§ **Records from a data collection**:
•••
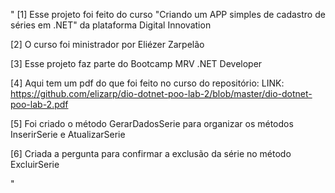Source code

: "
[1] Esse projeto foi feito do curso "Criando um APP simples de cadastro de séries em .NET" da plataforma Digital Innovation

[2] O curso foi ministrador por Eliézer Zarpelão

[3] Esse projeto faz parte do Bootcamp MRV .NET Developer

[4] Aqui tem um pdf do que foi feito no curso do repositório:
    LINK: https://github.com/elizarp/dio-dotnet-poo-lab-2/blob/master/dio-dotnet-poo-lab-2.pdf

[5] Foi criado o método GerarDadosSerie para organizar os métodos InserirSerie e AtualizarSerie

[6] Criada a pergunta para confirmar a exclusão da série no método ExcluirSerie

" 
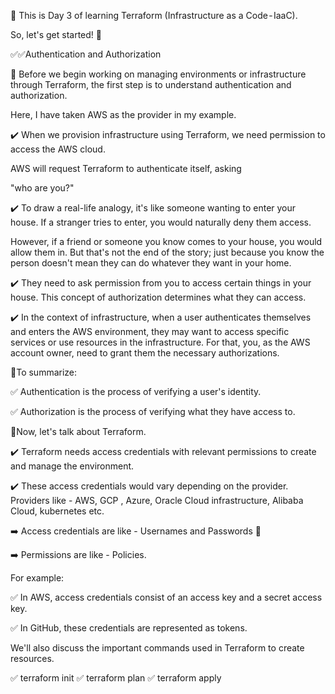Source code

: 🔖 This is Day 3 of learning Terraform (Infrastructure as a Code - IaaC).

So, let's get started! 🔰

✅✅Authentication and Authorization

🔖 Before we begin working on managing environments or infrastructure through Terraform, the first step is to understand authentication and authorization.

Here, I have taken AWS as the provider in my example.

✔️ When we provision infrastructure using Terraform, we need permission to access the AWS cloud.

AWS will request Terraform to authenticate itself, asking

"who are you?"

✔️ To draw a real-life analogy, it's like someone wanting to enter your house. If a stranger tries to enter, you would naturally deny them access.

However, if a friend or someone you know comes to your house, you would allow them in. But that's not the end of the story; just because you know the person doesn't mean they can do whatever they want in your home.

✔️ They need to ask permission from you to access certain things in your house. This concept of authorization determines what they can access.

✔️ In the context of infrastructure, when a user authenticates themselves and enters the AWS environment, they may want to access specific services or use resources in the infrastructure. For that, you, as the AWS account owner, need to grant them the necessary authorizations.

🔖To summarize:

✅ Authentication is the process of verifying a user's identity.

✅ Authorization is the process of verifying what they have access to.

📌Now, let's talk about Terraform.

✔️ Terraform needs access credentials with relevant permissions to create and manage the environment.

✔️ These access credentials would vary depending on the provider.
Providers like - AWS, GCP , Azure, Oracle Cloud infrastructure, Alibaba Cloud, kubernetes etc.

➡️ Access credentials are like - Usernames and Passwords 🔑


➡️ Permissions are like - Policies.

For example:

✅ In AWS, access credentials consist of an access key and a secret access key.



✅ In GitHub, these credentials are represented as tokens.

We'll also discuss the important commands used in Terraform to create resources.

✅ terraform init
✅ terraform plan
✅ terraform apply

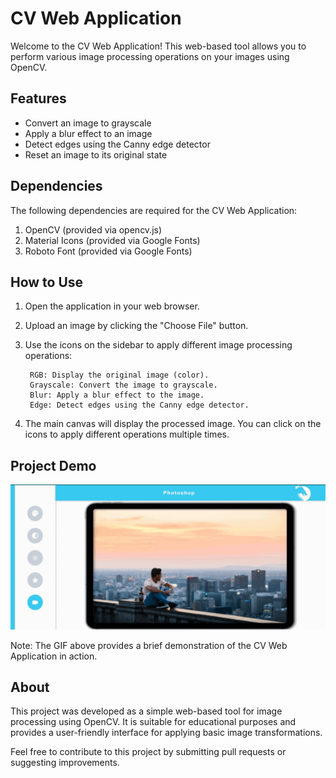 # CV Web Application

Welcome to the CV Web Application! This web-based tool allows you to perform various image processing operations on your images using OpenCV.

## Features

- Convert an image to grayscale
- Apply a blur effect to an image
- Detect edges using the Canny edge detector
- Reset an image to its original state

## Dependencies

The following dependencies are required for the CV Web Application:

1. OpenCV (provided via opencv.js)
2. Material Icons (provided via Google Fonts)
3. Roboto Font (provided via Google Fonts)

## How to Use

1. Open the application in your web browser.

2. Upload an image by clicking the "Choose File" button.

3. Use the icons on the sidebar to apply different image processing operations:

        RGB: Display the original image (color).
        Grayscale: Convert the image to grayscale.
        Blur: Apply a blur effect to the image.
        Edge: Detect edges using the Canny edge detector.

4. The main canvas will display the processed image. You can click on the icons to apply different operations multiple times.

## Project Demo

![CV Web Demo](gif.gif)

Note: The GIF above provides a brief demonstration of the CV Web Application in action.

## About

This project was developed as a simple web-based tool for image processing using OpenCV. It is suitable for educational purposes and provides a user-friendly interface for applying basic image transformations.

Feel free to contribute to this project by submitting pull requests or suggesting improvements.

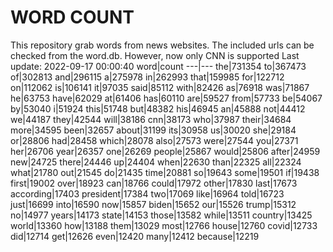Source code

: # WORD COUNT
This repository grab words from news websites. The included urls can be checked from the word.db.
However, now only CNN is supported
Last update: 2022-09-17 00:00:40
word|count
---|---
the|731354
to|367473
of|302813
and|296115
a|275978
in|262993
that|159985
for|122712
on|112062
is|106141
it|97035
said|85112
with|82426
as|76918
was|71867
he|63753
have|62029
at|61406
has|60110
are|59527
from|57733
be|54067
by|53040
i|51924
this|51748
but|48382
his|46945
an|45888
not|44412
we|44187
they|42544
will|38186
cnn|38173
who|37987
their|34684
more|34595
been|32657
about|31199
its|30958
us|30020
she|29184
or|28806
had|28458
which|28078
also|27573
were|27544
you|27371
her|26706
year|26357
one|26269
people|25867
would|25806
after|24959
new|24725
there|24446
up|24404
when|22630
than|22325
all|22324
what|21780
out|21545
do|21435
time|20881
so|19643
some|19501
if|19438
first|19002
over|18923
can|18766
could|17972
other|17830
last|17673
according|17403
president|17384
two|17069
like|16964
told|16723
just|16699
into|16590
now|15857
biden|15652
our|15526
trump|15312
no|14977
years|14173
state|14153
those|13582
while|13511
country|13425
world|13360
how|13188
them|13029
most|12766
house|12760
covid|12733
did|12714
get|12626
even|12420
many|12412
because|12219
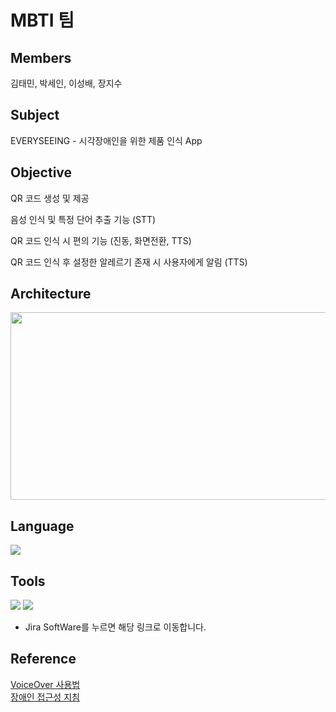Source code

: # MBTI 팀
## Members

김태민, 박세인, 이성배, 장지수

## Subject

EVERYSEEING - 시각장애인을 위한 제품 인식 App

## Objective 

QR 코드 생성 및 제공

음성 인식 및 특정 단어 추출 기능 (STT) 

QR 코드 인식 시 편의 기능 (진동, 화면전환, TTS)

QR 코드 인식 후 설정한 알레르기 존재 시 사용자에게 알림 (TTS)

## Architecture

<img src="https://user-images.githubusercontent.com/94372492/212522253-04a4c53f-c8a9-4f55-9777-5b0ed7e672bc.png" width="700" height="300"/>

## Language

<img src="https://img.shields.io/badge/Swift-F05138?style=flat-square&logo=Swift&logoColor=white"/> 

## Tools

<img src="https://img.shields.io/badge/Xcode-147EFB?style=flat-square&logo=Xcode&logoColor=white"/>

<a href="https://tukmbti.atlassian.net/jira/software/projects/MG/boards/2">
    <img src="https://img.shields.io/badge/Jira SoftWare-0052CC?style=flat-square&logo=Jira Software&logoColor=white"/>
</a>

- Jira SoftWare를 누르면 해당 링크로 이동합니다.

## Reference

<a href="https://support.apple.com/ko-kr/guide/iphone/iph3e2e415f/ios">
    VoiceOver 사용법
</a><br>
<a href=
"https://github.com/tukcom2023CD/MBTI/blob/main/Document/%EB%AA%A8%EB%B0%94%EC%9D%BC%20%EC%95%A0%ED%94%8C%EB%A6%AC%EC%BC%80%EC%9D%B4%EC%85%98%20%EC%BD%98%ED%85%90%EC%B8%A0%20%EC%A0%91%EA%B7%BC%EC%84%B1%20%EC%A7%80%EC%B9%A8%202.0.pdf">
    장애인 접근성 지침
</a>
•••
§ **Assigned task**: Arrange the data lines starting at the line containing "have access to." and ending at the line containing "## How to Use" as a JSON list of strings, one string per line, with blank lines left out. Leave the pictures out of the list.

§ **Solution for this task**:
[
  "✅ Authorization is the process of verifying what they have access to.",
  "📌Now, let's talk about Terraform.",
  "✔️ Terraform needs access credentials with relevant permissions to create and manage the environment.",
  "✔️ These access credentials would vary depending on the provider.",
  "Providers like - AWS, GCP , Azure, Oracle Cloud infrastructure, Alibaba Cloud, kubernetes etc.",
  "➡️ Access credentials are like - Usernames and Passwords 🔑",
  "➡️ Permissions are like - Policies.",
  "For example:",
  "✅ In AWS, access credentials consist of an access key and a secret access key.",
  "✅ In GitHub, these credentials are represented as tokens.",
  "We'll also discuss the important commands used in Terraform to create resources.",
  "✅ terraform init",
  "✅ terraform plan",
  "✅ terraform apply",
  " # CV Web Application",
  "Welcome to the CV Web Application! This web-based tool allows you to perform various image processing operations on your images using OpenCV.",
  "## Features",
  "- Convert an image to grayscale",
  "- Apply a blur effect to an image",
  "- Detect edges using the Canny edge detector",
  "- Reset an image to its original state",
  "## Dependencies",
  "The following dependencies are required for the CV Web Application:",
  "1. OpenCV (provided via opencv.js)",
  "2. Material Icons (provided via Google Fonts)",
  "3. Roboto Font (provided via Google Fonts)",
  "## How to Use"
]